Ramirez has conducted pioneering research over three decades to reduce Latino health disparities and drive action around health equity. She has led a 20-year NCI-funded multi-site research and training network on Latino cancer (Redes En Acción) and leads a national communication program to build advocacy for system and policy changes for Latinos (Salud America!).
Ramirez also is leader of the Mays Cancer Center’s Community Outreach and Engagement team. The team has led Latino-centric successes to promote human papillomavirus (HPV) vaccination and cancer screening, create innovative smartphone apps to reduce smoking and promote cancer treatment adherence, and increase accrual of Latino patients into cancer clinical trials.
Ramirez will work closely with the Mays Cancer Center and a diverse Community Advisory Board to engage the community across all center activities toward achieving health equity.
These members will help scholars with community-responsive research, guide efforts toward local policy and system changes, engage in inclusive mentoring and training efforts, and catalyze community partnerships to address patients’ social determinants of health needs:
- Amanda Ramirez, Cancer Survivor and Founder of Mandy’s Fight
- Sandi Stanford, Patient Survivor and Advocate at the Alamo Breast Cancer Foundation
- Jennifer Puryear, BS, Cancer Control Strategic Partnerships Manager, American Cancer Society South Region Research Liaison
- Donna Rankin, BS, Cancer Control Strategic Partnerships Manager, American Cancer Society San Antonio
- Julie Bazan, MHA, CHW, Director of the Mid Rio Grande Border Area Health Education Center (AHEC)
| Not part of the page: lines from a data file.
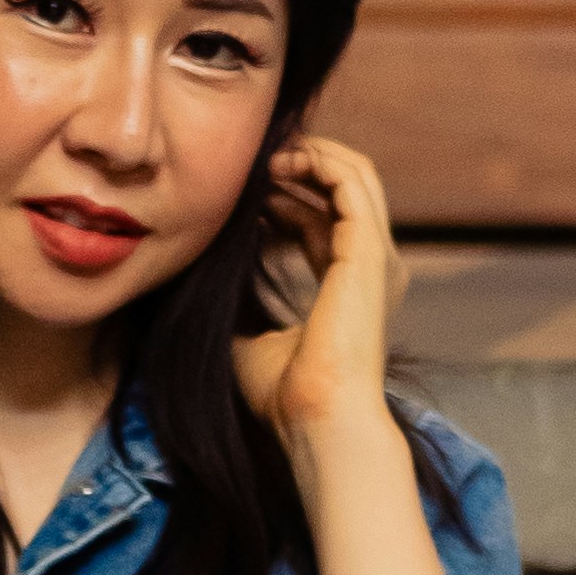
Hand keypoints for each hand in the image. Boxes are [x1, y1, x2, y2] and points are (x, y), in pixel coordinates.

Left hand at [233, 135, 408, 455]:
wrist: (317, 419)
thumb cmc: (285, 397)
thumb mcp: (248, 343)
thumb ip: (235, 310)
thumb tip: (199, 287)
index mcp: (351, 287)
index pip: (323, 222)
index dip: (285, 198)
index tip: (245, 193)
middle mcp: (371, 268)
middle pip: (346, 189)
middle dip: (304, 164)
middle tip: (259, 159)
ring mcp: (376, 258)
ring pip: (356, 175)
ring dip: (312, 155)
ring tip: (269, 155)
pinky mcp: (369, 252)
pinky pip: (352, 182)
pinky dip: (319, 162)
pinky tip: (280, 166)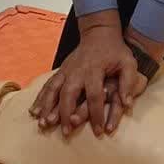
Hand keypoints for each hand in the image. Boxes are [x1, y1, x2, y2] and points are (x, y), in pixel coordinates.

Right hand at [29, 13, 147, 136]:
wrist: (99, 32)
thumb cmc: (115, 51)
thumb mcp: (128, 63)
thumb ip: (128, 82)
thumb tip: (128, 104)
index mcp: (95, 70)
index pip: (95, 96)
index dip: (96, 115)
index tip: (98, 131)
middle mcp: (77, 71)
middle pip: (69, 94)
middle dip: (66, 114)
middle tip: (66, 131)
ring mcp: (66, 70)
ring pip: (53, 89)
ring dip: (48, 107)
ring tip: (44, 124)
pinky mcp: (60, 70)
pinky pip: (48, 85)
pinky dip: (40, 98)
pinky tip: (34, 111)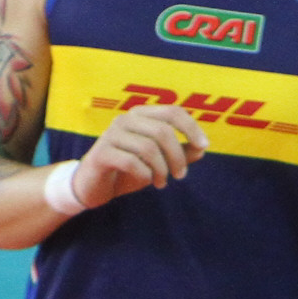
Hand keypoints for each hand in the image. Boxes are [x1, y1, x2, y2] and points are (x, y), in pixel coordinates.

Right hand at [73, 104, 207, 206]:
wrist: (93, 186)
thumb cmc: (127, 170)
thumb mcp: (158, 161)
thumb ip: (179, 153)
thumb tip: (202, 148)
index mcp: (141, 115)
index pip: (172, 112)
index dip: (191, 128)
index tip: (204, 146)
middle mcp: (125, 120)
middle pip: (163, 131)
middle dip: (177, 156)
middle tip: (180, 175)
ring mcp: (111, 135)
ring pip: (149, 148)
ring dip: (161, 170)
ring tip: (161, 182)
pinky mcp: (101, 154)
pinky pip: (132, 162)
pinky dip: (145, 175)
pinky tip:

- Belinda Flores, RN, Director of the South Coastal AHEC
- Brenda Hoffman, MA, LPC, CHW, Director of the Southwest Border AHEC
- Janna Lesser, PhD, RN, FAAN, Director of the South Texas AHEC
- Armando Lopez, MPH, Director of the Lower Rio Grande Valley AHEC
- Paula Winkler, MEd, Director of the South Central AHEC
- Jose Zapata, Jr., MSS, Manager of Academic Programs at South Texas AHEC
- Jennifer Knoulton, RN, Vice President of Regional Operations at Methodist Healthcare Ministries of South Texas
- Fernando Martinez, PhD, Community Health Worker Program Coordinator at Northwest Vista College
- Erine Ercoline, MBA, Executive Director of ThriveWell
- Elizabeth Lutz, MBA, Executive Director of the Health Collaborative, Bexar County Community Health Leadership
- Mary Jimenez, BBA, Vice President of Strategic Account Management at Caris Life Sciences.
- Carlos V. Rodriguez, Health Equity Manager, City of San Antonio Metropolitan Health District
- Dolores Garcia, BS, Project Coordinator for Community Outreach and Engagement, Mays Cancer Center, UT Health San Antonio
- Susan Padalecki, PhD, Associate Professor of Urology and Cellular and Structural Biology, and Associate Director for Research Administration, Mays Cancer Center, UT Health San Antonio
“With this level of community engagement, we expect the Avanzando Equidad de Salud Center to not only improve cancer care and outcomes for Latinos and all people in South Texas, but also to advance a new generation of scholars and researchers concerned with cancer health equity,” Ramirez said.
Ramirez expressed her thanks to the American Cancer Society for supporting establishment of the Avanzando Equidad de Salud Center.
The new center is one of 89 extramural discovery science grants funded through a $54.3 million investment by the American Cancer Society.
“We are proud to announce these new grant awardees and their research projects,” said William Dahut, MD, chief scientific officer at the American Cancer Society, in a news release. “It’s very exciting, as we will fund studies that will increase our understanding of genetics and cancer risk and explore better ways to find, treat and survive cancer, focusing on equity and optimizing quality of life for cancer survivors.”